I agree. I wish I had something to add to that but you covered it pretty well.


----------



## MichaelE (Dec 15, 2012)

_Just like all the other made up breeds. Someone trying to make a quick buck . This along with all the other made up dogs are mixed breed dogs , mutts for a better word. They will never be a true breed somekne has a male of one breed and a female of another breed, no registration papers on either but have a litter of puppies and figure they will make some money with a new rare breed Makes me sick there are enough badly bred purebreds without folks breeding more junk.
_

That pretty much covers it.


----------



## Liesje (Mar 4, 2007)

While there are some cross breeds and "types" of dogs I definitely condone, this one doesn't seem to make any sense or fit any real purpose other than people marketing the "cool" factor of both breeds.


----------



## fuzzybunny (Apr 29, 2011)

Wow, um, that's not the name I would have picked if I was trying to "make up" a breed, lol. 

I have a GSD/Husky cross that I got from the shelter and it does seem to be a popular cross in the local shelter here. 

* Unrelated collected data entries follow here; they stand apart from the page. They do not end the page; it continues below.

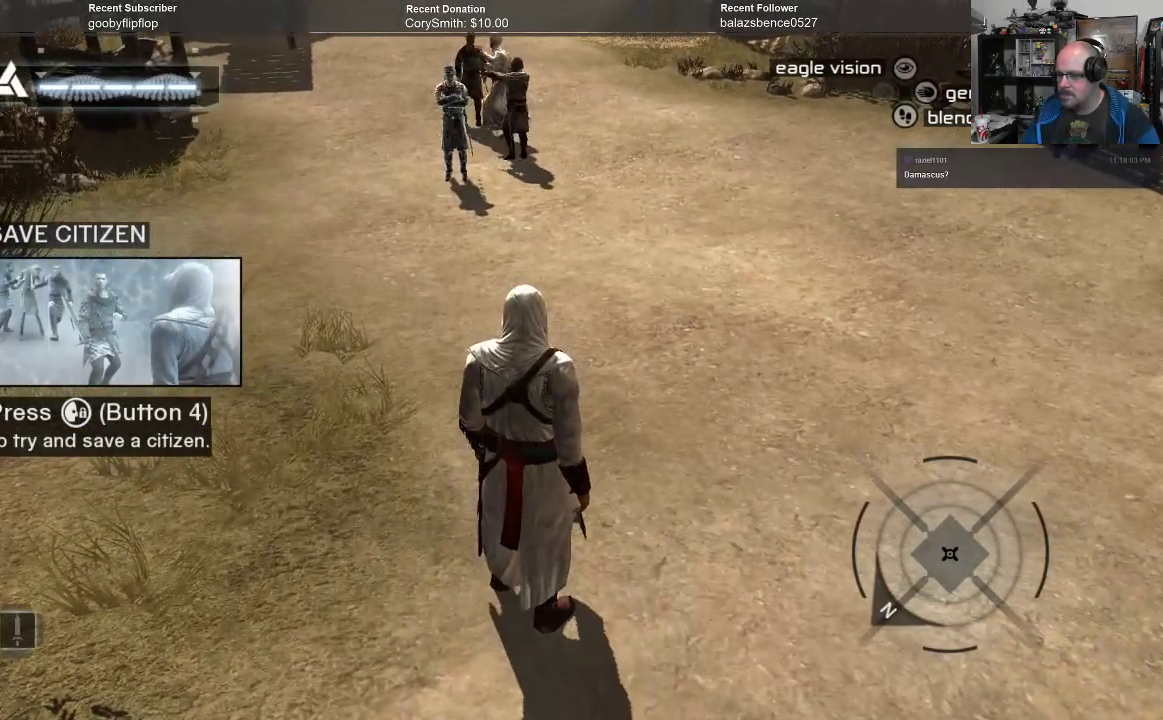
{"buttons": [], "left_stick": "center", "right_stick": "center", "events": []}
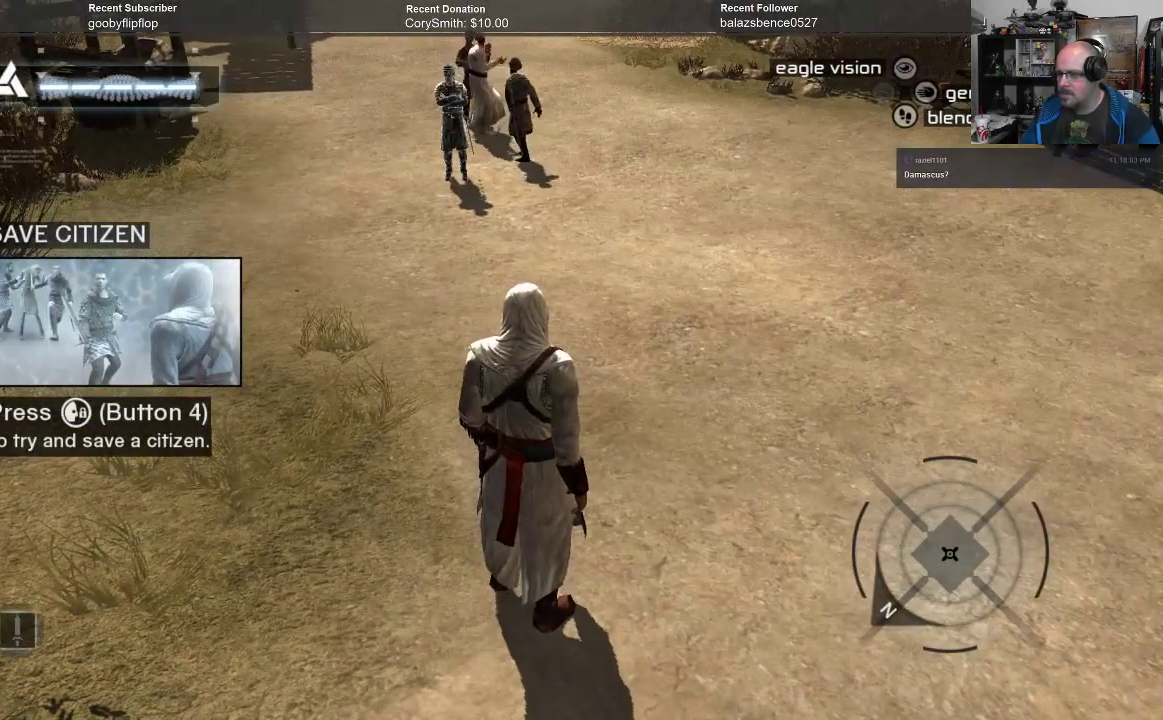
{"buttons": [], "left_stick": "center", "right_stick": "center", "events": [[33, "R1", "down"], [133, "R1", "up"]]}
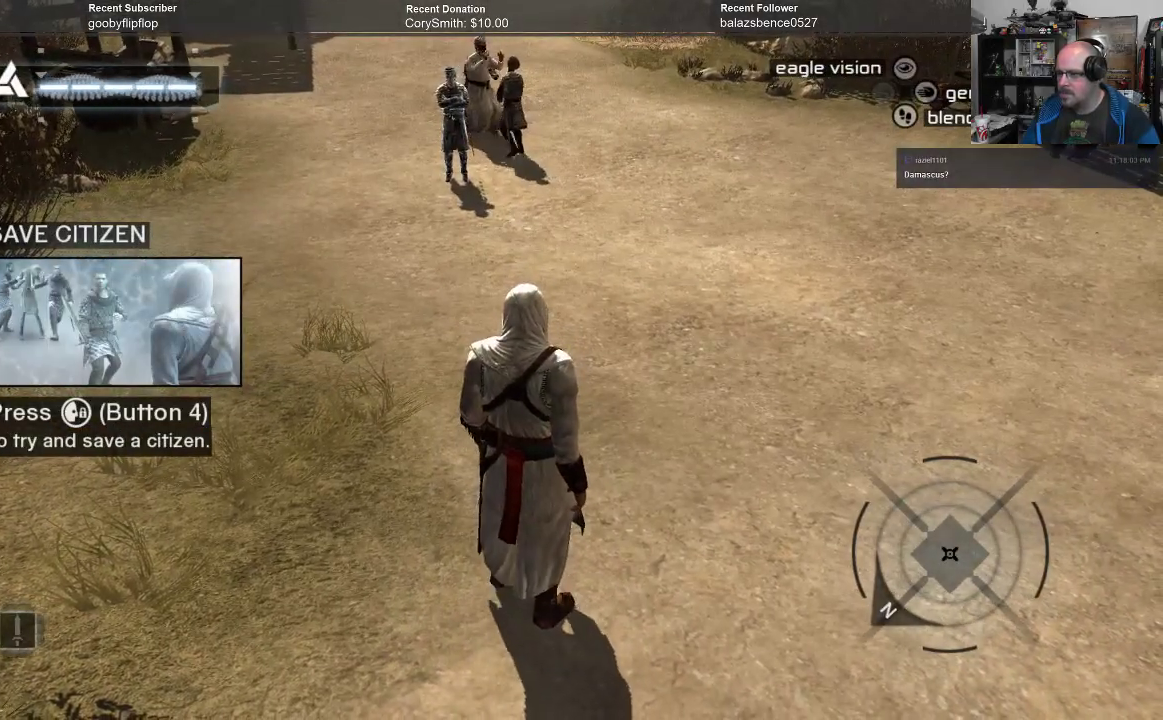
{"buttons": [], "left_stick": "center", "right_stick": "center", "events": []}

My girl is a fantastic dog but I agree that I don't really see the usefulness of combining the two breeds.


----------



## LuccaVonCyclone (Apr 17, 2013)

I have herd that this designer *mutt *is popular because the resulting cross can often have a wolfish appearance. You'd be surprised how many people out there want a "pet" wolf and BYBs have found a way to meet that demand with this cross. I would think this mix would be a real challenge to own...


----------



## Liesje (Mar 4, 2007)

LOL Isn't a Husky pretty wolfish by itself?


----------



## NormanF (Apr 14, 2013)

Liesje said:


> LOL Isn't a Husky pretty wolfish by itself?

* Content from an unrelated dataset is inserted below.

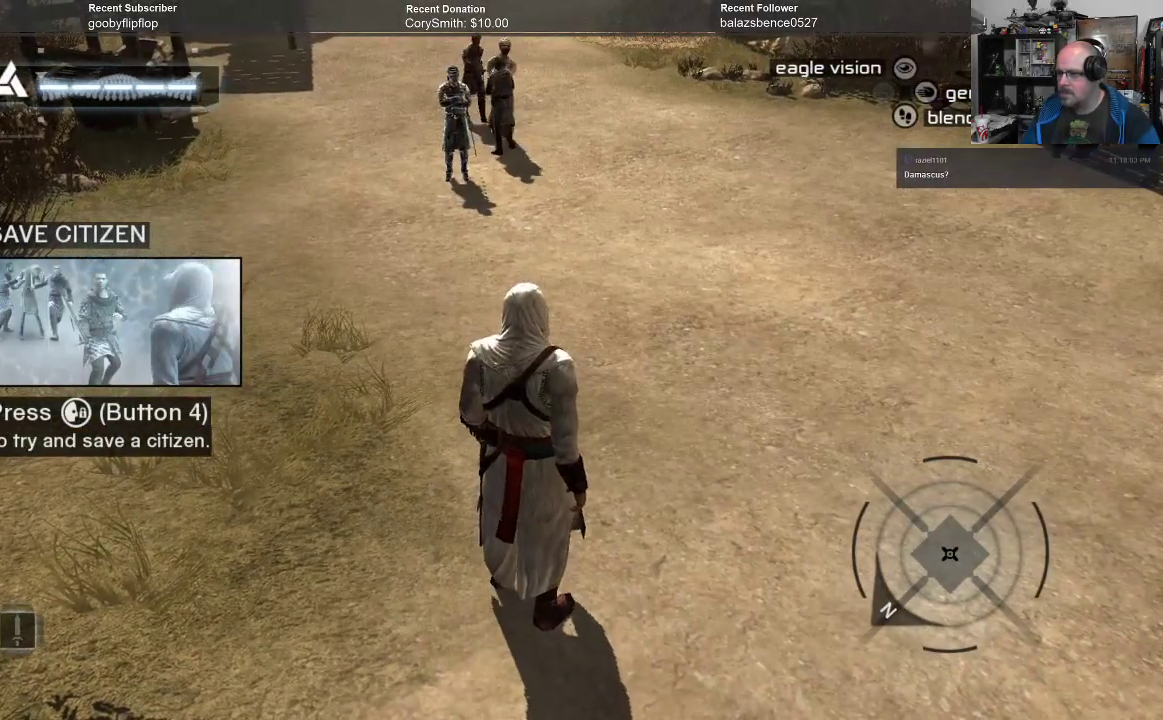
{"buttons": [], "left_stick": "up", "right_stick": "center", "events": [[33, "left_stick", "up"]]}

They come in all colors - I can see why a Gerberian Shepsky is so popular:










Probably not the dog for every one but some people like the idea of owning a "pet wolf" that has no wolf blood. That said, the whole designer dog craze has gotten out of hand!


----------



## PupperLove (Apr 10, 2010)

Yes, very ridiculous name! LOL!

I had one, and I did enjoy him. He was VERY smart and easy to train, but not all that loyal. He loved to run and pulled us in sleds as a kid. He was a pretty cool dog to have. Good with people and generally good with other dogs which is odd, considering GSDs and Huskys can have dog/dog issues. 

He did know when he could get away with stuff. He was probably the easiest dog I have ever trained, very eager to learn new stuff, but used it to his advantage when it came to opening his kennel and taking off for days on end! And the lack of loyalty really irked me when he would rather run off into oblivion than hang out with me.


----------



## fuzzybunny (Apr 29, 2011)

LuccaVonCyclone said:


> I have herd that this designer *mutt *is popular because the resulting cross can often have a wolfish appearance. You'd be surprised how many people out there want a "pet" wolf and BYBs have found a way to meet that demand with this cross. I would think this mix would be a real challenge to own...


My girl's energy level was insane for the first two years but she's settled down into an awesome dog! My Shiloh Shepherd is way more of a challenge oddly enough, lol.

Bunny, my GSD/Husky. Not very wolfy looking


----------



## Chicagocanine (Aug 7, 2008)

It's not a breed, it's a mixed breed of GSD and Husky. Like any mix, personality, looks, Nd temperament will vary.


----------